Cardiovascular: Palpitations, peripheral edema, tachycardia
Central nervous system: Confusion, fatigue, headache, hypothermia, loss of consciousness, myasthenia, paresthesia
Dermatologic: Diaphoresis, erythema, pallor, pruritus, skin rash, urticaria
Endocrine & metabolic: Hypoglycemia, hypokalemia, lipodystrophy, weight gain
Gastrointestinal: Hunger, nausea, oral paresthesia
Hypersensitivity: Anaphylaxis, hypersensitivity reaction (systemic symptoms), local insulin hypersensitivity reaction
Immunologic: Antibody development (no change in efficacy)
Local: Injection site reaction (including itching at injection site, pain at injection site, stinging at injection site, or warm sensation at injection site)
Neuromuscular & skeletal: Lipoatrophy, tremor
Ophthalmic: Blurred vision, presbyopia (transient)
Pregnancy Risk Factor B Pregnancy Considerations
Animal reproduction studies have not been conducted. Biphasic insulin aspart (insulin aspart protamine suspension 70% [intermediate acting] and insulin aspart solution 30% [rapid acting]) was found to be comparable to biphasic human insulin (Insulin NPH suspension 70% [intermediate acting] and insulin regular solution 30% [short acting]) in initial studies of women with gestational diabetes mellitus (Balaji 2010; Balaji 2012).
In women with diabetes, maternal hyperglycemia can be associated with congenital malformations as well as adverse effects in the fetus, neonate, and the mother (ACOG 2005; ADA 2017c; Kitzmiller 2008; Metzger 2007). To prevent adverse outcomes, prior to conception and throughout pregnancy, maternal blood glucose and HbA1c should be kept as close to target goals as possible but without causing significant hypoglycemia (ACOG 2013; ADA 2017c; Blumer 2013; Kitzmiller 2008; Lambert 2013).

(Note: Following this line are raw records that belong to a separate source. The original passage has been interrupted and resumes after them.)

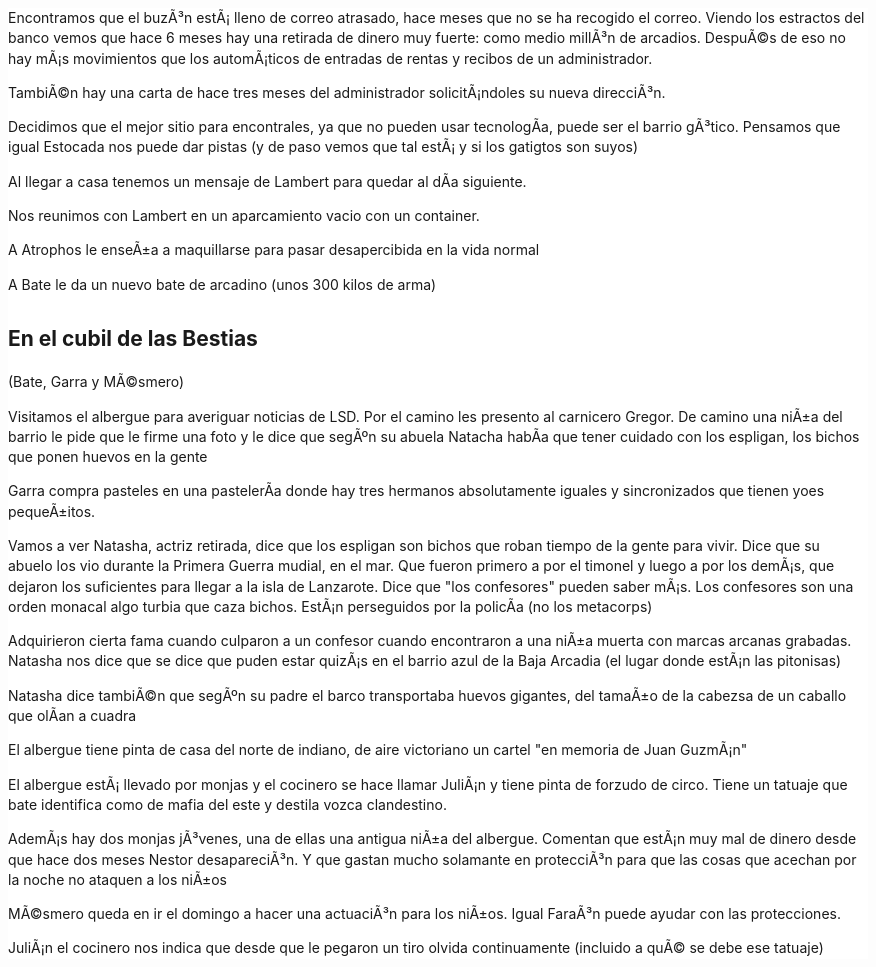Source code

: Encontramos que el buzÃ³n estÃ¡ lleno de correo atrasado, hace meses que no se ha recogido el correo. Viendo los estractos del banco vemos que hace 6 meses hay una retirada de dinero muy fuerte: como medio millÃ³n de arcadios. DespuÃ©s de eso no hay mÃ¡s movimientos que los automÃ¡ticos de entradas de rentas y recibos de un administrador.

TambiÃ©n hay una carta de hace tres meses del administrador solicitÃ¡ndoles su nueva direcciÃ³n.

Decidimos que el mejor sitio para encontrales, ya que no pueden usar tecnologÃ­a, puede ser el barrio gÃ³tico. Pensamos que igual Estocada nos puede dar pistas (y de paso vemos que tal estÃ¡ y si los gatigtos son suyos)

Al llegar a casa tenemos un mensaje de Lambert para quedar al dÃ­a siguiente.

Nos reunimos con Lambert en un aparcamiento vacio con un container. 

A Atrophos le enseÃ±a a maquillarse para pasar desapercibida en la vida normal

A Bate le da un nuevo bate de arcadino (unos 300 kilos de arma)

## **En el cubil de las Bestias**

(Bate, Garra y MÃ©smero)

Visitamos el albergue para averiguar noticias de LSD. Por el camino les presento al carnicero Gregor. De camino una niÃ±a del barrio le pide que le firme una foto y le dice que segÃºn su abuela Natacha habÃ­a que tener cuidado con los espligan, los bichos que ponen huevos en la gente

Garra compra pasteles en una pastelerÃ­a donde hay tres hermanos absolutamente iguales y sincronizados que tienen yoes pequeÃ±itos.

Vamos a ver Natasha, actriz retirada, dice que los espligan son bichos que roban tiempo de la gente para vivir. Dice que su abuelo los vio durante la Primera Guerra mudial, en el mar. Que fueron primero a por el timonel y luego a por los demÃ¡s, que dejaron los suficientes para llegar a la isla de Lanzarote. Dice que "los confesores" pueden saber mÃ¡s. Los confesores son una orden monacal algo turbia que caza bichos. EstÃ¡n perseguidos por la policÃ­a (no los metacorps)

Adquirieron cierta fama cuando culparon a un confesor cuando encontraron a una niÃ±a muerta con marcas arcanas grabadas. Natasha nos dice que se dice que puden estar quizÃ¡s en el barrio azul de la Baja Arcadia (el lugar donde estÃ¡n las pitonisas)

Natasha dice tambiÃ©n que segÃºn su padre el barco transportaba huevos gigantes, del tamaÃ±o de la cabezsa de un caballo que olÃ­an a cuadra

El albergue tiene pinta de casa del norte de indiano, de aire victoriano un cartel "en memoria de Juan GuzmÃ¡n"

El albergue estÃ¡ llevado por monjas y el cocinero se hace llamar JuliÃ¡n y tiene pinta de forzudo de circo. Tiene un tatuaje que bate identifica como de mafia del este y destila vozca clandestino. 

AdemÃ¡s hay dos monjas jÃ³venes, una de ellas una antigua niÃ±a del albergue. Comentan que estÃ¡n muy mal de dinero desde que hace dos meses Nestor desapareciÃ³n. Y que gastan mucho solamante en protecciÃ³n para que las cosas que acechan por la noche no ataquen a los niÃ±os

MÃ©smero queda en ir el domingo a hacer una actuaciÃ³n para los niÃ±os. Igual FaraÃ³n puede ayudar con las protecciones. 

JuliÃ¡n el cocinero nos indica que desde que le pegaron un tiro olvida continuamente (incluido a quÃ© se debe ese tatuaje)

Insulin therapy is the preferred treatment of type 1 and type 2 diabetes in pregnant women, as well as GDM when pharmacologic therapy is needed (ADA 2017c). Insulin requirements tend to fall during the first trimester of pregnancy and increase in the later trimesters, peaking at 28 to 32 weeks of gestation. Following delivery, insulin requirements decrease rapidly (ACOG 2005).
Most available information for use of insulin aspart in pregnancy is from studies using the rapid action solution. Refer to Insulin Aspart monograph for additional information.